Ever since SAP first introduced its new in-memory appliance at the company’s annual SapphireNow conference last year, it has sought to convince users of the technology’s ability to simplify IT landscapes and process massive amounts of data in seconds.
SAP high-performance analytic appliance (HANA) is a data warehouse appliance for processing high volumes of operational and transactional data in real time. HANA uses in-memory analytics, an approach that queries data stored in random-access memory (RAM) instead of on hard disk or flash storage in order to reduce the latency time for bringing data to a processor.
While some customers have balked at being told they need to once again spend money for faster analytics when they already have spent money on things like SAP Business Warehouse Accelerator (BWA), others, like Mridula Sharma have listened.
In-memory analytics could help Sharma’s employer, a public utility in Snohomish, Wash., process reams of data on subscribers’ usage patterns so that they better plan for peak demand periods, she said. At the same time, it could help them greatly simplify their operations, she said.
“The business warehouse is based on traditional technology, where we take the data from the main core systems and take it into the business warehouse” she said, after which the date is then kept in data containers called InfoCubes.
“You can actually bypass all of those steps [since] in-memory computing takes data right from your legacy systems and puts the summarized strategic reports right out there. The development time is reduced by quite a bit. That is definitely interesting,” Sharma said.
“Not having to store five years of duplicated data in the cubes,” she added, “means we can save quite a bit on space.”
While a lot of attention has been paid to SAP HANA and high-speed analytics, it’s worth remembering that in-memory technology isn’t new, according to Rita Sallam, an analyst with Gartner Inc. SAP is the first company to make it feasible for large enterprises, she said.
That changed thanks to two factors, according to Sallam. The cost of RAM fell significantly, making in-memory cost effective. Hardware vendors have also moved to a 64-bit architecture.
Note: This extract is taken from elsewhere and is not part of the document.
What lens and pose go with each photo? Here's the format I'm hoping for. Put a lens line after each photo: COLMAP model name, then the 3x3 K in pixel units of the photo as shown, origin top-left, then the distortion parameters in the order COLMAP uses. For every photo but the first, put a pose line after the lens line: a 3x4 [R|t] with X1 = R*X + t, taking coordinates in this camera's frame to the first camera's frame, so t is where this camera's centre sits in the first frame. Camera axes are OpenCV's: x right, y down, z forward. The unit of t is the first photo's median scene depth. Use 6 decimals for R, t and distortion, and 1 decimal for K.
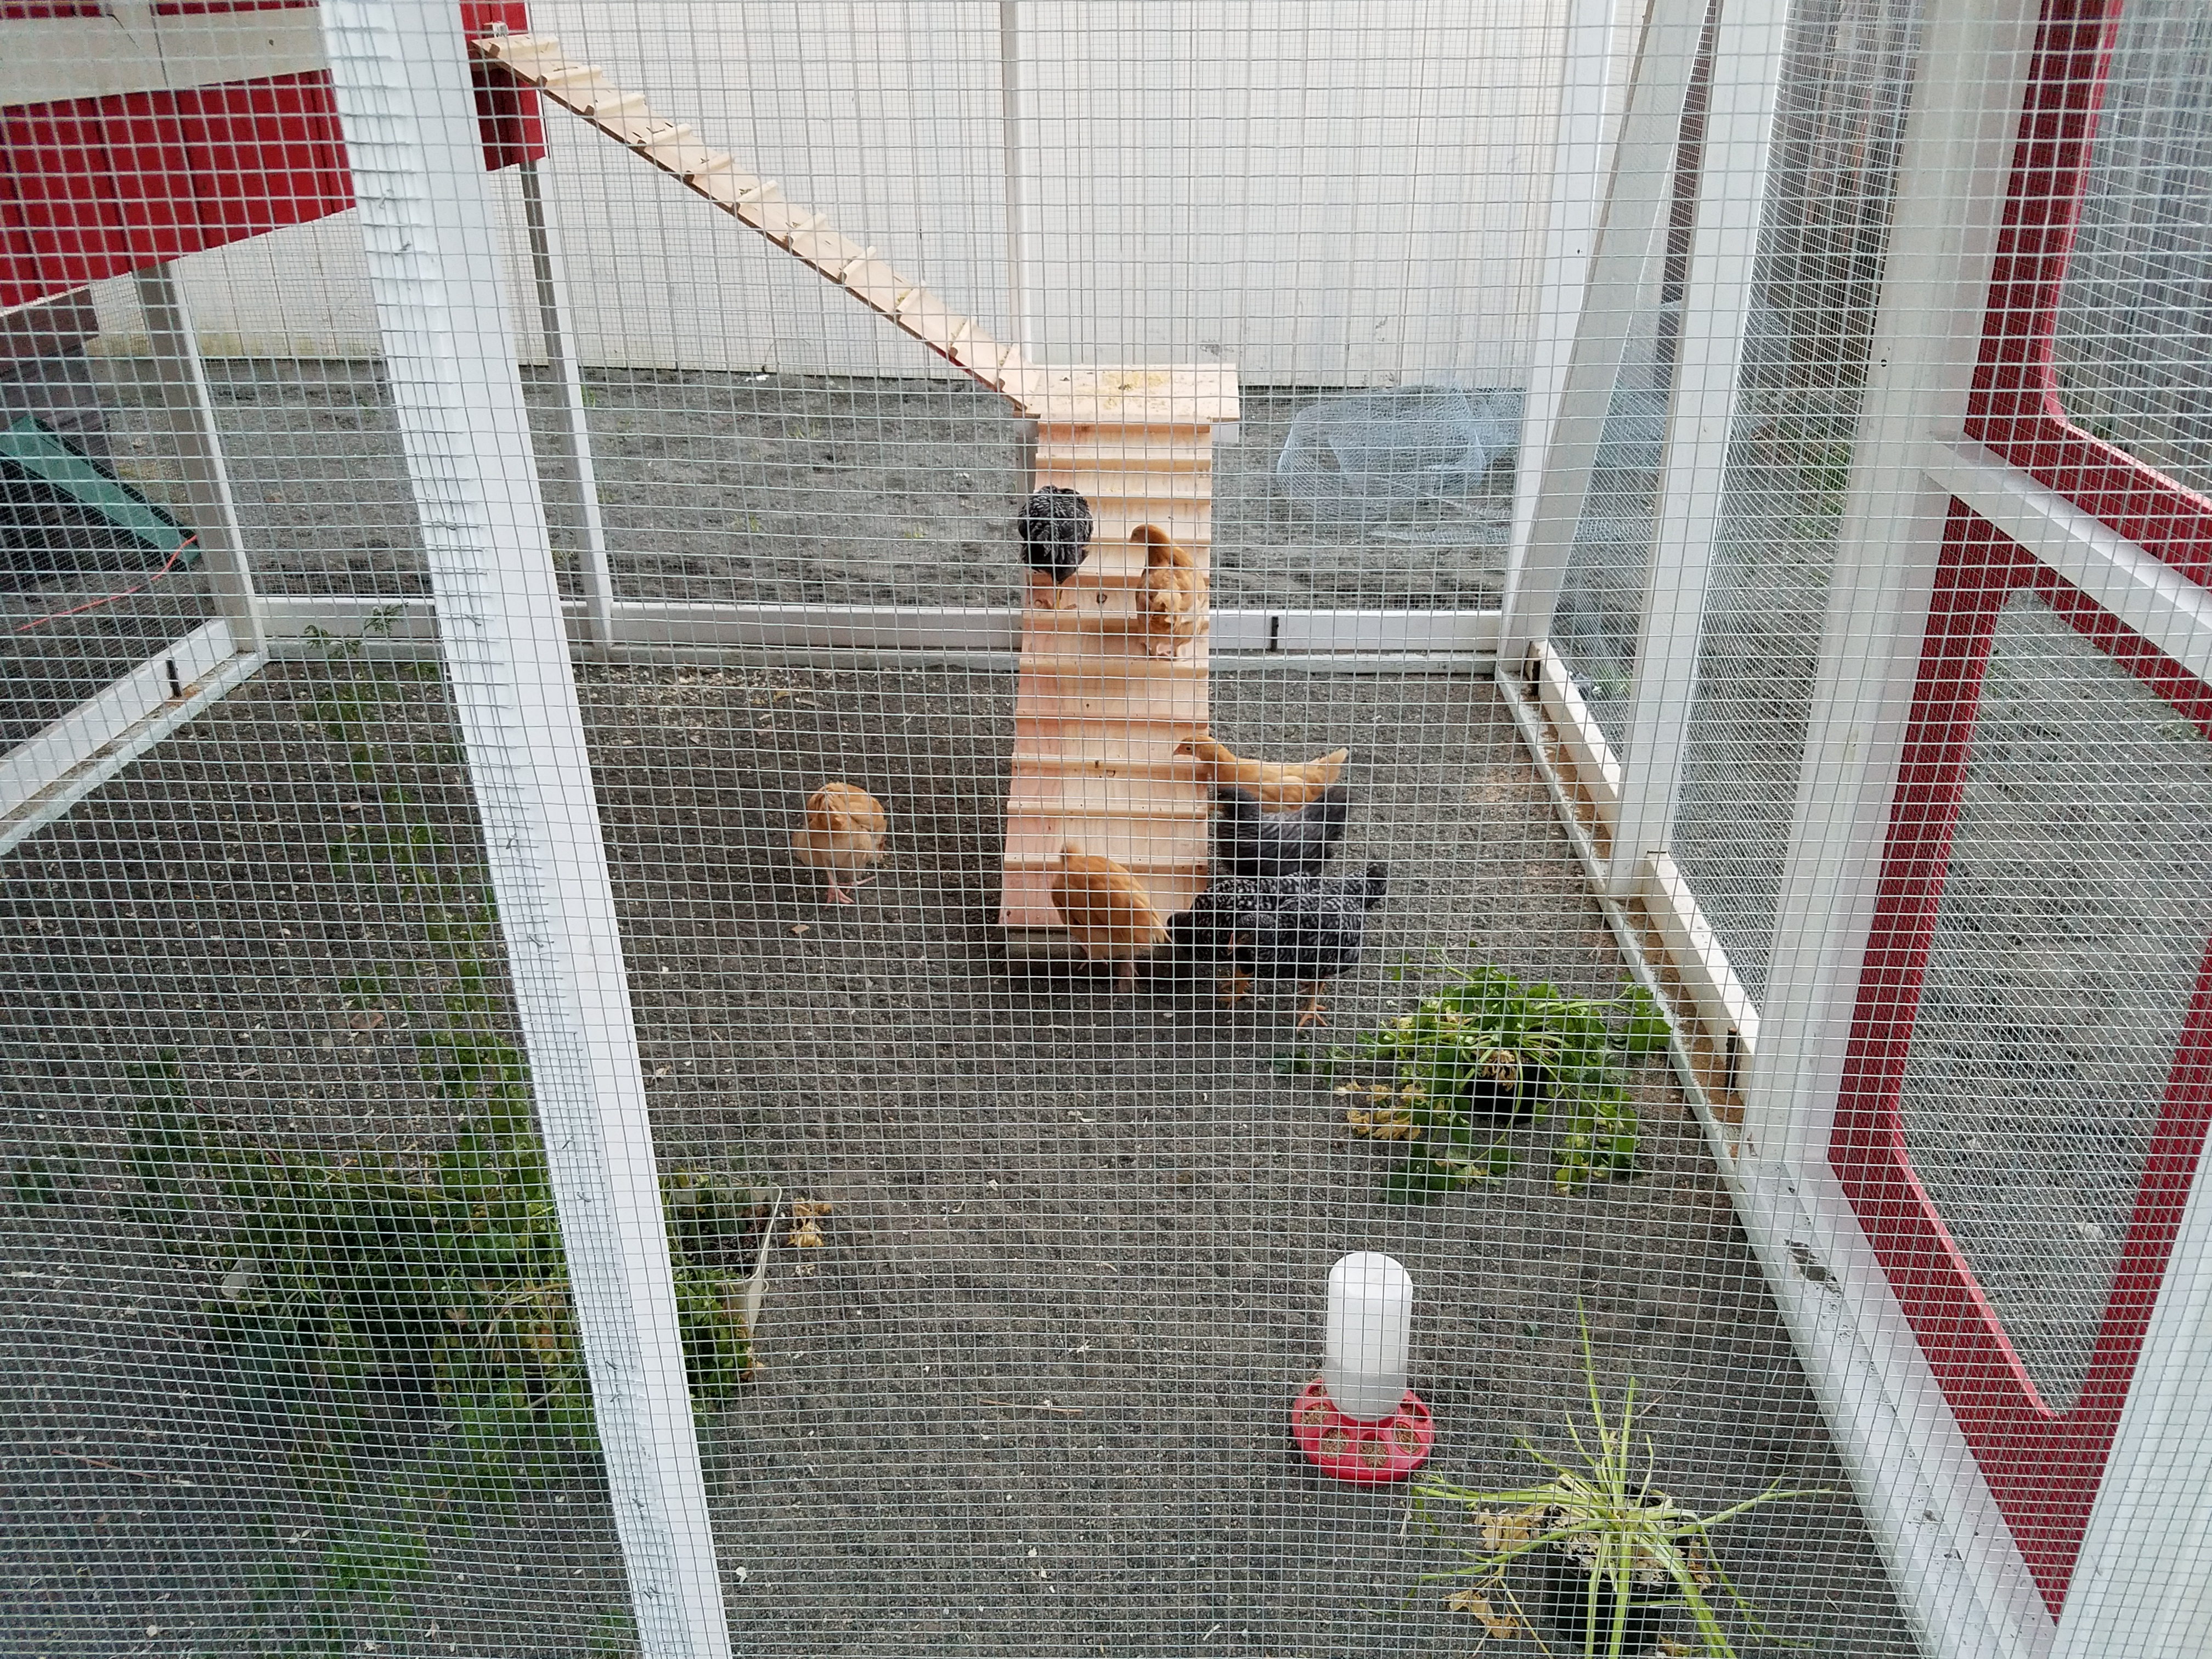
lens RADIAL K [[1714.1, 0, 1106.0], [0, 1714.1, 829.5], [0, 0, 1]] dist [0.019292, -0.004695]
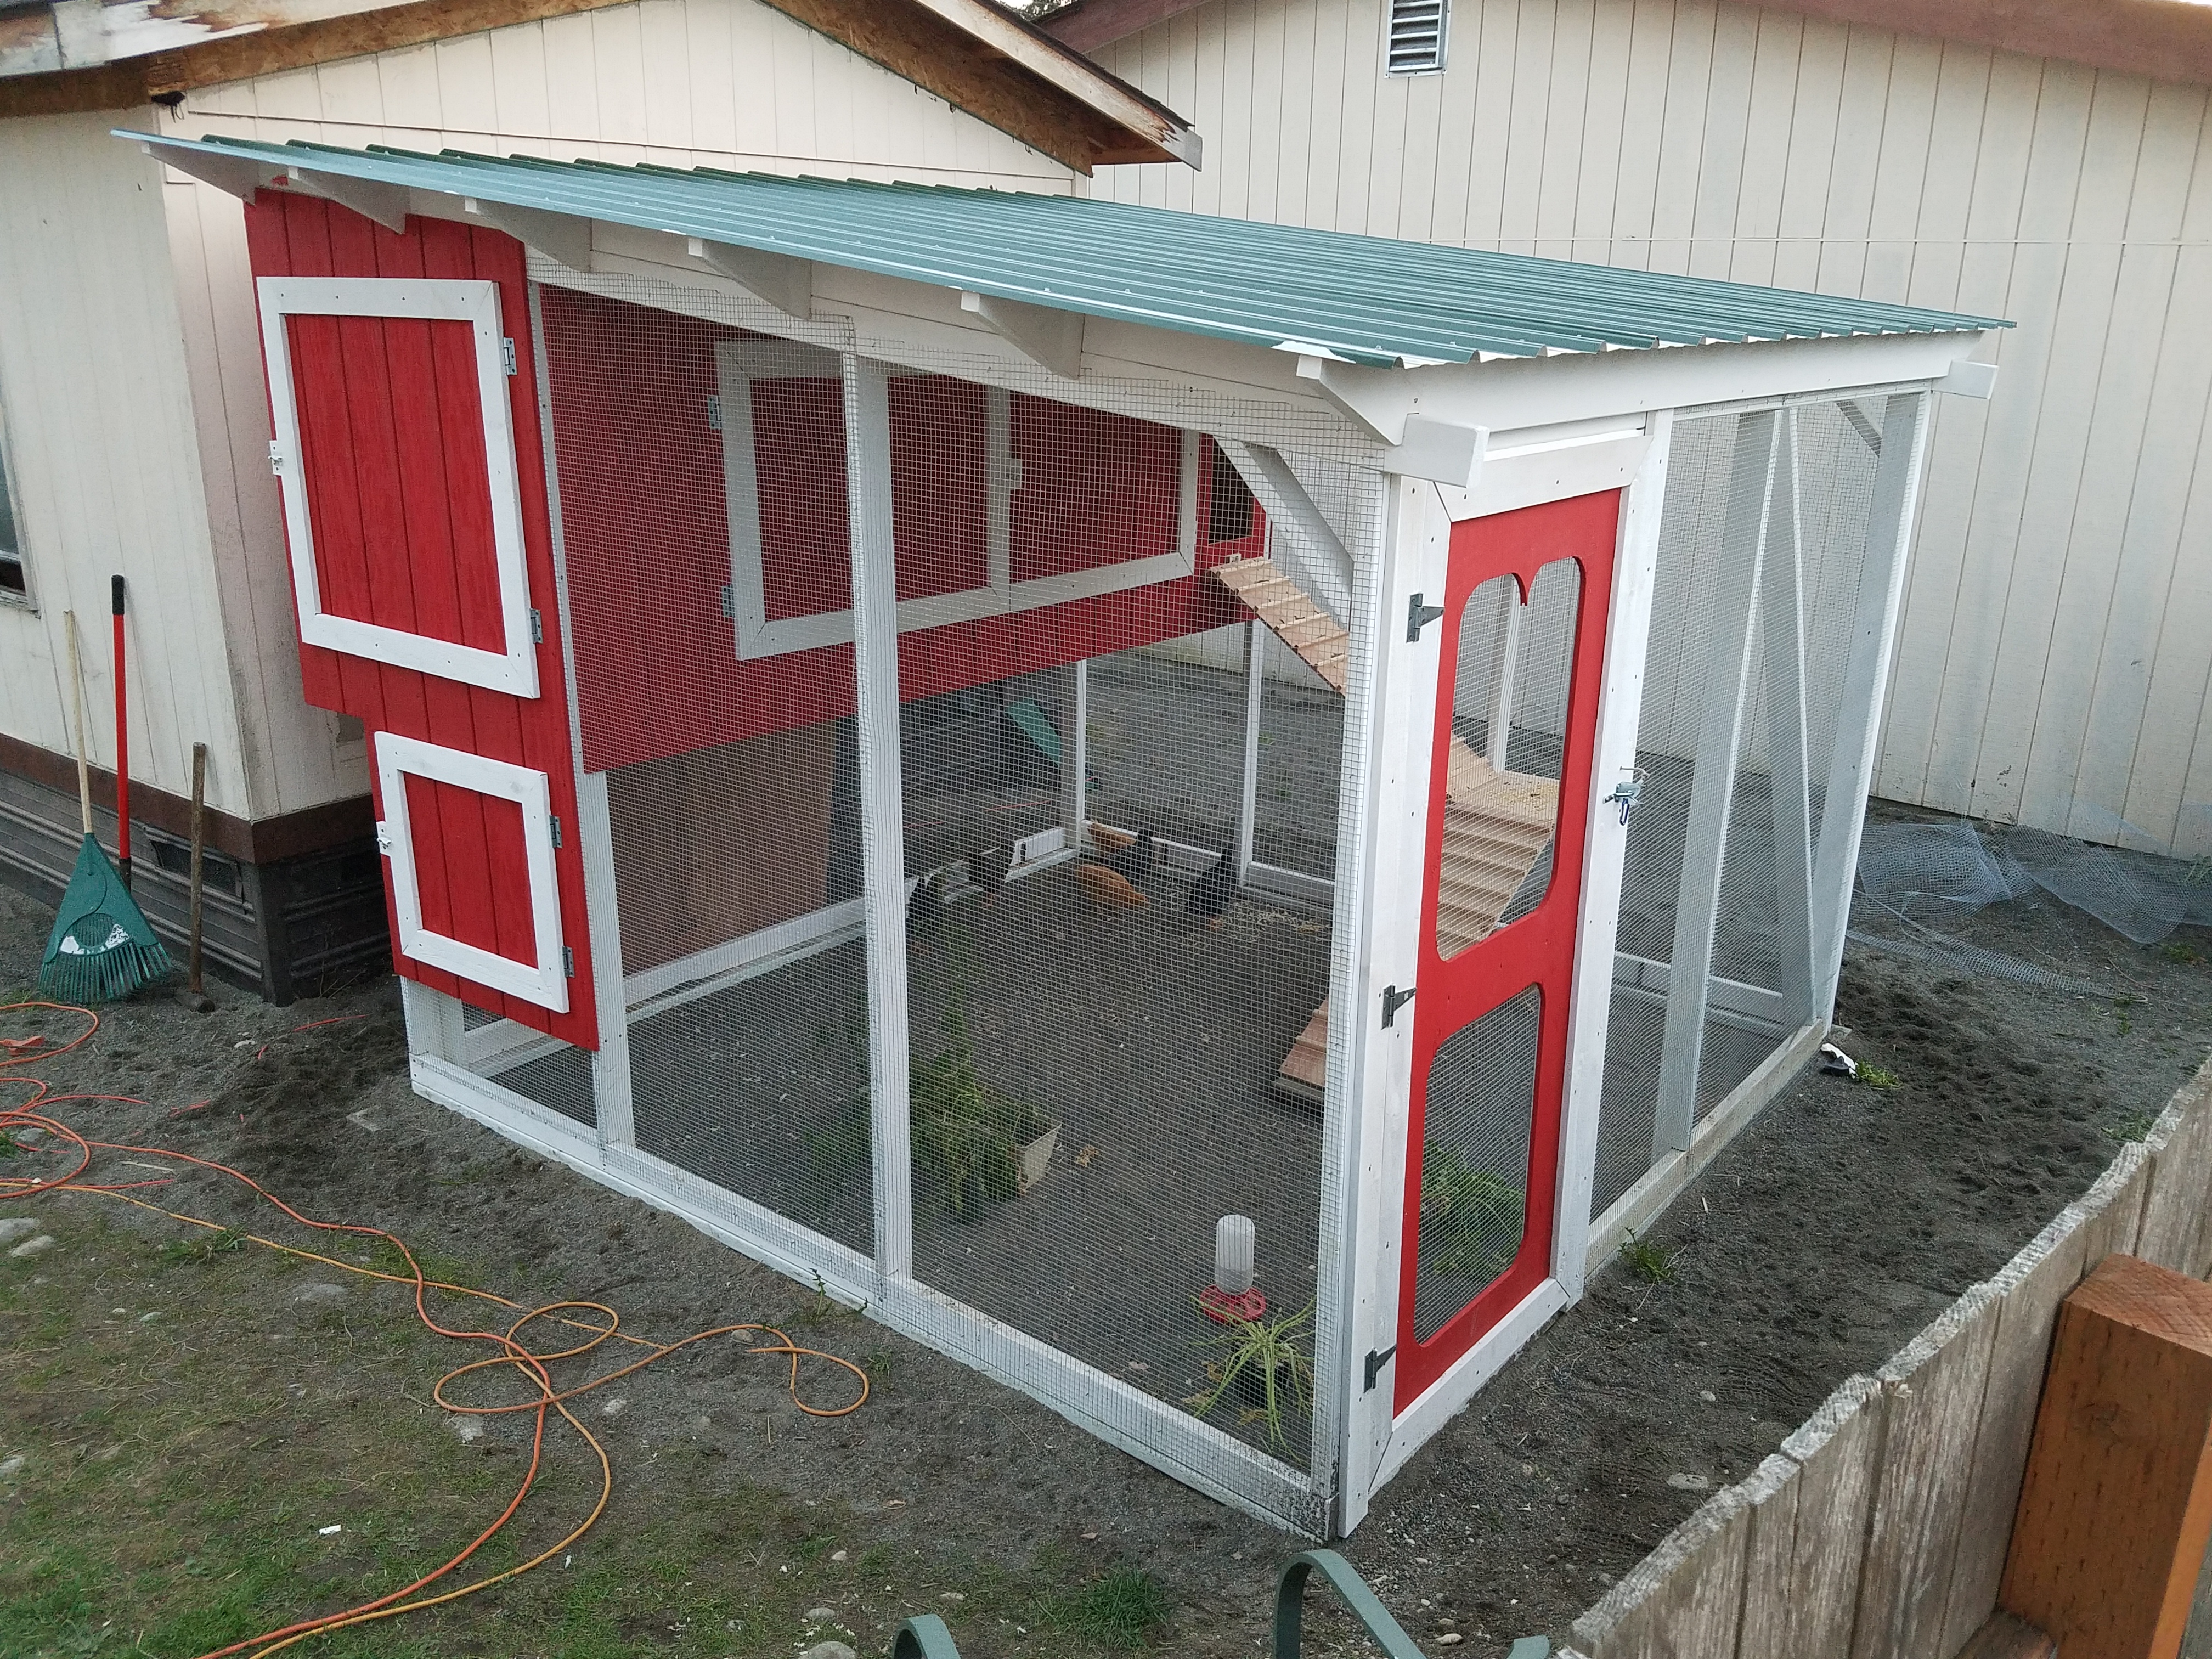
lens RADIAL K [[1714.1, 0, 1106.0], [0, 1714.1, 829.5], [0, 0, 1]] dist [0.019292, -0.004695]
pose [[0.800834, 0.191286, -0.567517, 0.573109], [-0.274015, 0.959646, -0.063212, -0.017751], [0.532524, 0.206130, 0.820932, -0.481731]]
“The 32-bit architectures didn’t really support broad of use of in-memory for enterprise use cases,” she said.
Both factors led to smaller vendors introducing in-memory applications that were suitable for small and midsize businesses or workgroups, Sallam said. For example, one of the applications combined in-memory capabilities for faster performance, along with easy-to-use BI authoring tools and interactive analysis, she said. Users were able to associate different dimensions and models without having to build aggregates like with traditional online analytical processing models, one of the key advantages of in-memory computing.
Columns and rows
Within HANA, data is organized in both columns and rows in order for the data to be retrieved as efficiently as possible, according to SAP.
While row storage provides advantages in metadata storage and logging used in transactional type workload, according to the company, columnar data storage is considered “key” to efficient in-memory computing in that it has the ability to significantly compress data and that with columnar storage, only data that is directly relevant to execution is accessed.
SAP BusinessObjects and in-memory applications
Developed as a replacement for disk-based relational database management systems, SAP has said that it considers HANA and in-memory technology the centerpiece of its IT strategy going forward, and that it will eventually power all SAP applications.
While SAP equates HANA with being the “engine” that churns and processes the data, business intelligence (BI) software has to sit on top of HANA to interpret the data. Although other BI tools will work, SAP says HANA was built to work and integrate closely with SAP BusinessObjects.
“That is probably the most common use case in terms of having some kind of analytical tool sit on top of HANA. That’s because everything is in the family, we’ve optimized the SAP business intelligence suite, to take advantage of and gain access to HANA,” according to Dan Kearnan, director of SAP business intelligence.
“So, if you want to design a report, get some analysis, build a dashboard, and you want to make sure that you’re getting the data you need to from HANA, you can do that through the suite of SAP BusinessObjects business intelligence.”
SAP is also in the process of rolling out a line of prebuilt in-memory applications for HANA, some of which are completely new and some of which are in-memory versions of existing applications. Those applications are designed for a specific need in mind.
“It can be for an industry, for a gap, retail or CPG [consumer packaged goods] sector. It can be for a line of business, for an HR manager. It’s whatever are the top KPIs [key performance indicators] that they need to measure and understand on a day-to-day basis,” Kearnan said.
So far, SAP has generally released two in-memory applications, including SAP BusinessObjects Strategic Workforce Planning, which lets companies simulate organizational changes in real time and then see how the changes will affect business. With the application, personnel executives see how their companies’ acquisitions and entrances into new markets will affect organizational structure, according to SAP.
SAP has also released two more in-memory applications, including Smart Meter Analytics for utility companies and a profitability analysis accelerator, or CO-PA, for companies processing inordinate amounts of financial data. SAP is in the process of introducing in-memory applications for cash and liquidity management, trade promotion management and sales and operations planning, among others.